J’ai démarré. J’avais mis le Long Gone Blues en boucle et il m’a accompagné jusqu’à la mer. Le ciel était d’un bleu froid et l’eau d’un étrange vert jade qui ne me disait rien qui vaille. En prenant mon temps, j’ai longé la côte jusqu’aux Saintes-Maries. Une bonne partie du village a été transformée en zone piétonne comme les affectionnent les yuppies dans n’importe quel endroit du pays et sans doute aussi ailleurs. Le reste s’est couvert de tristes pavillons de vacances à l’usage de la classe moyenne. Plus grand-chose des Fils du Vent, plus beaucoup de colère non plus, sauf près des arènes un vieux cheval zain attaché à un poteau à gratter le sable de son antérieur gauche. Son collier s’ornait de pompons multicolores et il tourna vers moi un regard rempli d’une infinie patience, plein de cette résignation tranquille qui vient de la certitude de sa propre inutilité. Je lui ai flatté le crâne entre les oreilles. Il a henni doucement, en détournant bien vite les yeux.

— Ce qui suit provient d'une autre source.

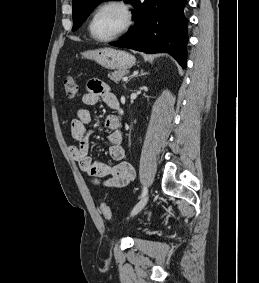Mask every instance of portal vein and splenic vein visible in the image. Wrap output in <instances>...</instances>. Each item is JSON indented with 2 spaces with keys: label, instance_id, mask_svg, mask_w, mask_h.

Une chanson gitane dit : « Quand je mourrai, enterrez-moi dans le sable, avec mon cheval et ma guitare. » La mère de ma grand-mère la chantait, ma grand-mère l’a chantée à ma mère et sa mémoire s’en est éteinte à la mort de cette dernière. Il m’en reste ce lambeau et je n’ai pas la moindre idée de la musique qui l’accompagnait.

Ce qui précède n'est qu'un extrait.